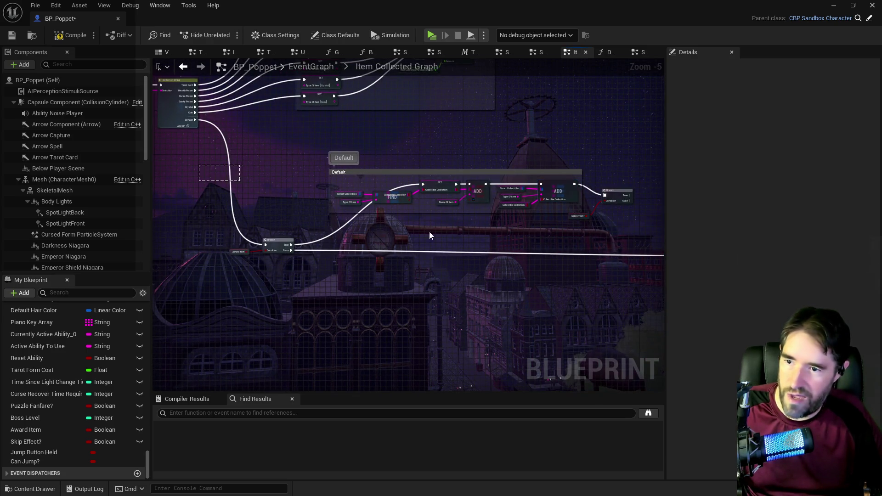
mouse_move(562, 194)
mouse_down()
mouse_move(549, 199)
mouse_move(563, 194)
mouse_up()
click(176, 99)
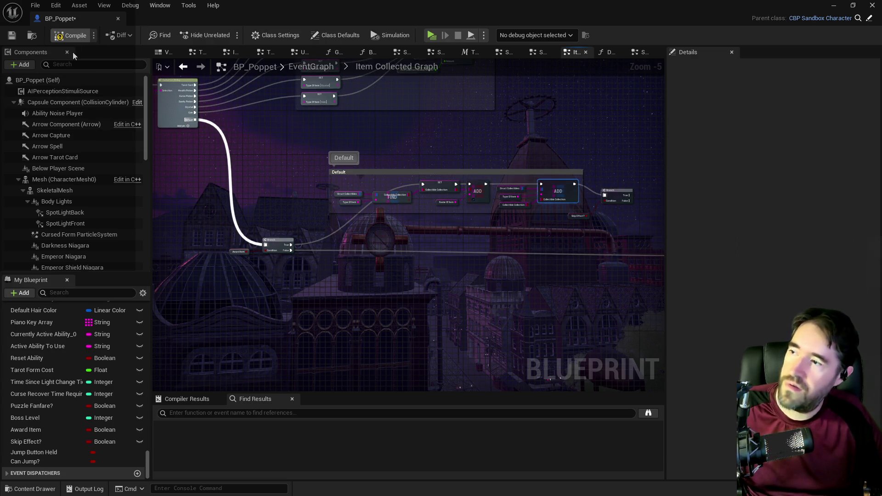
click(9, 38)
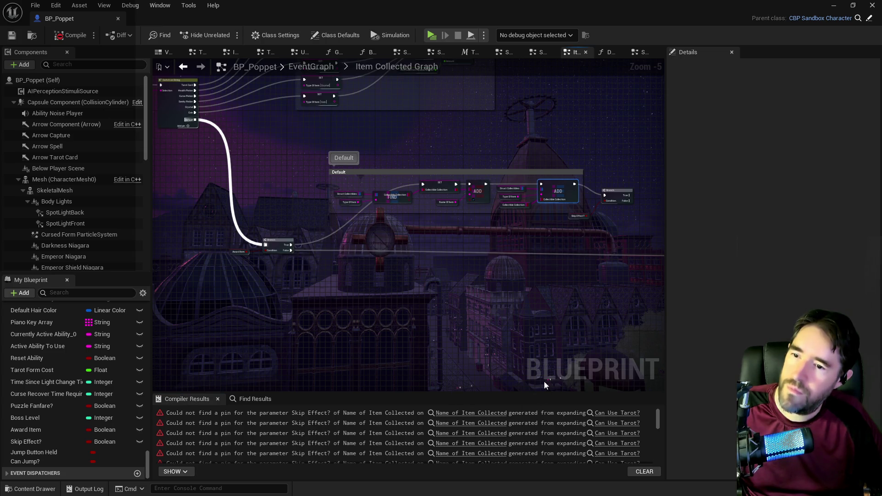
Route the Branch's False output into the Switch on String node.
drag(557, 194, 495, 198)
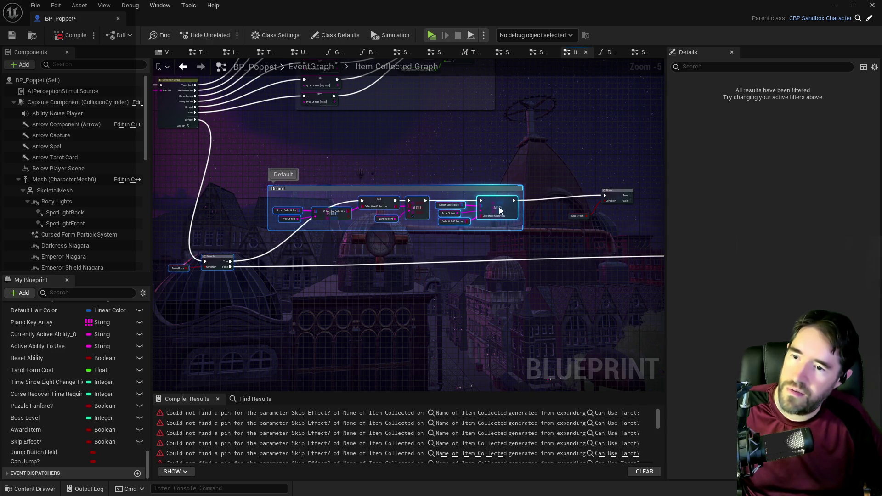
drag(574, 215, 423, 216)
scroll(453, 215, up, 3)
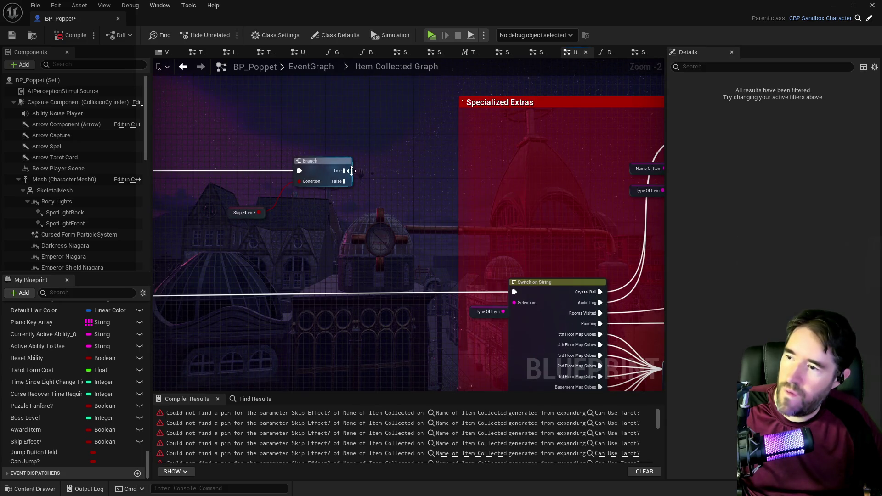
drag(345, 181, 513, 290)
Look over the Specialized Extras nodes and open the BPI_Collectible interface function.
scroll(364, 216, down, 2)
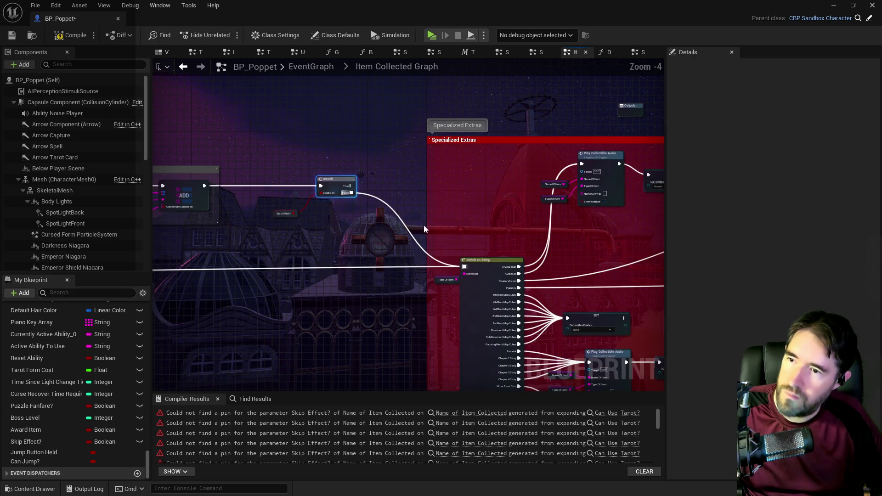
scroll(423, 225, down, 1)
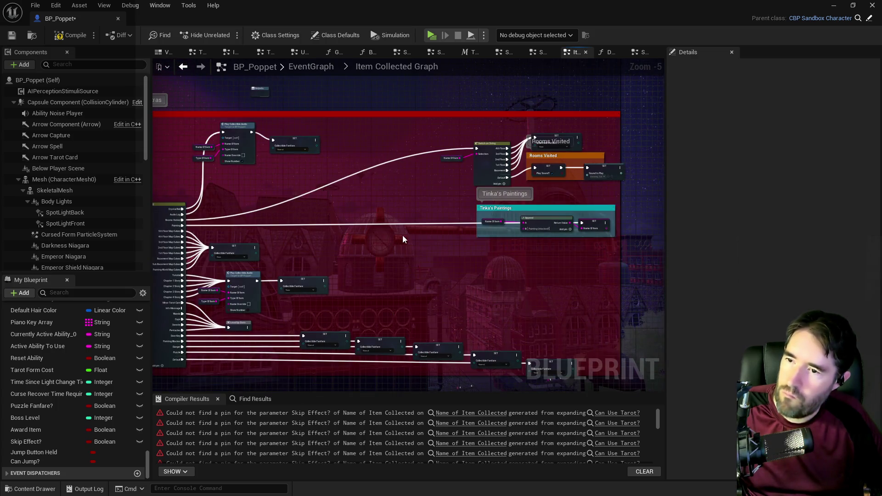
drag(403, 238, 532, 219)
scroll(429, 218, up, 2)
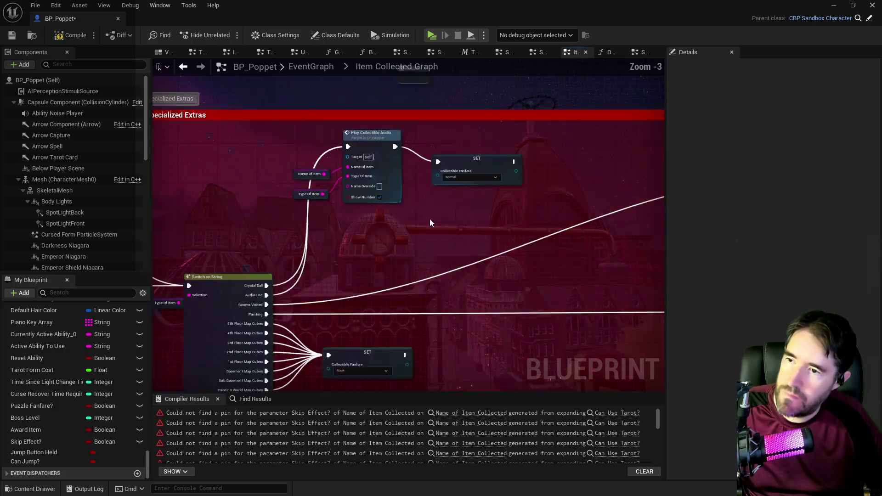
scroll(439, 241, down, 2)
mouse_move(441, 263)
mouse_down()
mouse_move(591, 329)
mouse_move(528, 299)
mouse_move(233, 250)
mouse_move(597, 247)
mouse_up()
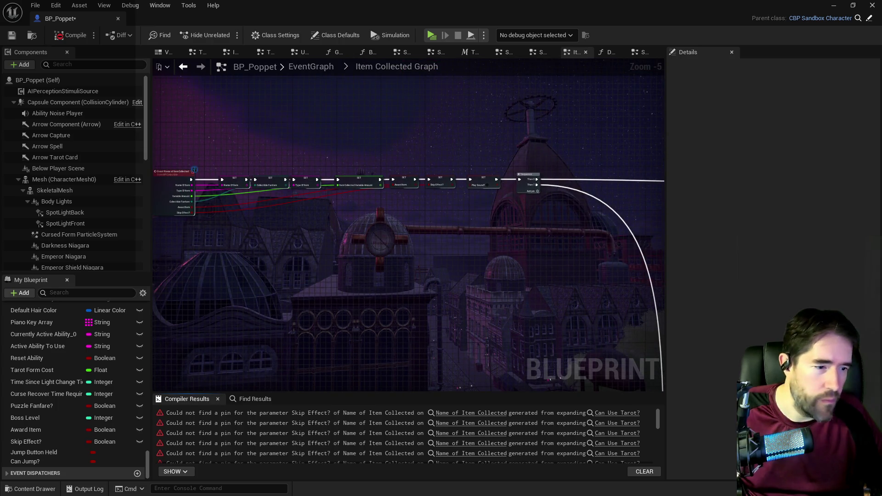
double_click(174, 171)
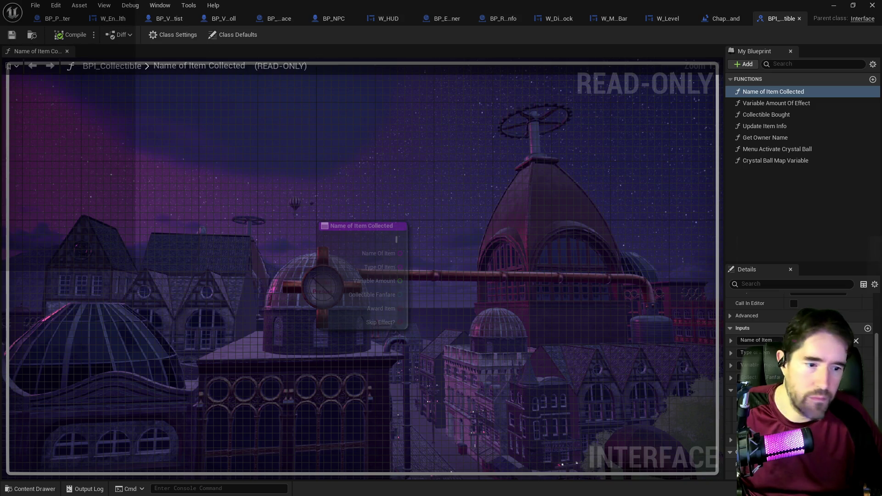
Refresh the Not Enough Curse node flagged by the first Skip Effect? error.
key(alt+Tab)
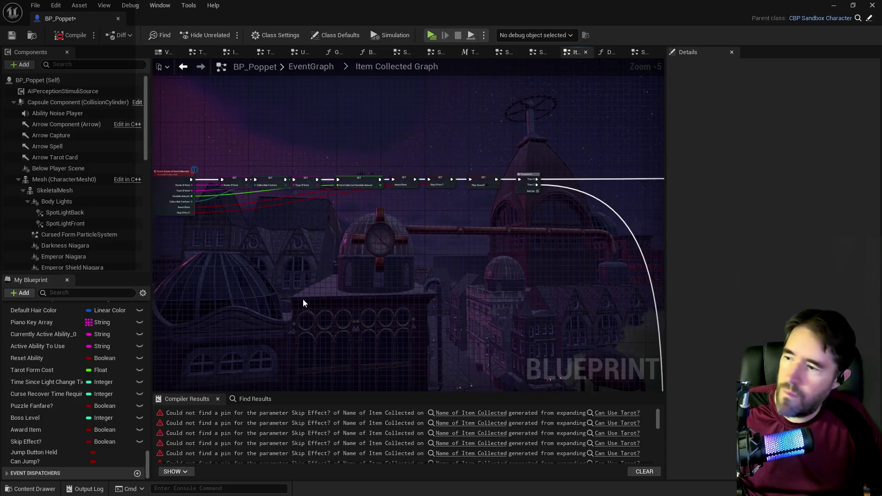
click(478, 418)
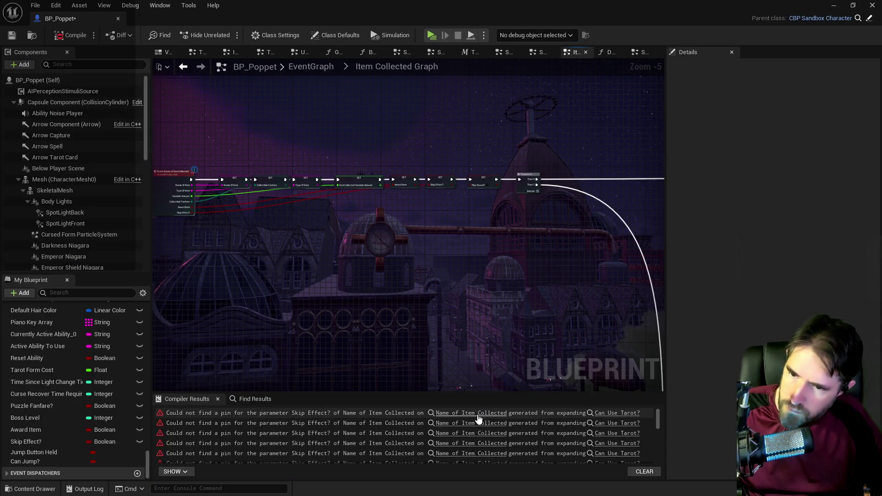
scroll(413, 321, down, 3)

The task:
Without the pictures, repeat the listing above exactly.

Response to this exercise:
mouse_move(562, 194)
mouse_down()
mouse_move(549, 199)
mouse_move(563, 194)
mouse_up()
click(176, 99)
click(9, 38)
Route the Branch's False output into the Switch on String node.
drag(557, 194, 495, 198)
drag(574, 215, 423, 216)
scroll(453, 215, up, 3)
drag(345, 181, 513, 290)
Look over the Specialized Extras nodes and open the BPI_Collectible interface function.
scroll(364, 216, down, 2)
scroll(423, 225, down, 1)
drag(403, 238, 532, 219)
scroll(429, 218, up, 2)
scroll(439, 241, down, 2)
mouse_move(441, 263)
mouse_down()
mouse_move(591, 329)
mouse_move(528, 299)
mouse_move(233, 250)
mouse_move(597, 247)
mouse_up()
double_click(174, 171)
Refresh the Not Enough Curse node flagged by the first Skip Effect? error.
key(alt+Tab)
click(478, 418)
scroll(413, 321, down, 3)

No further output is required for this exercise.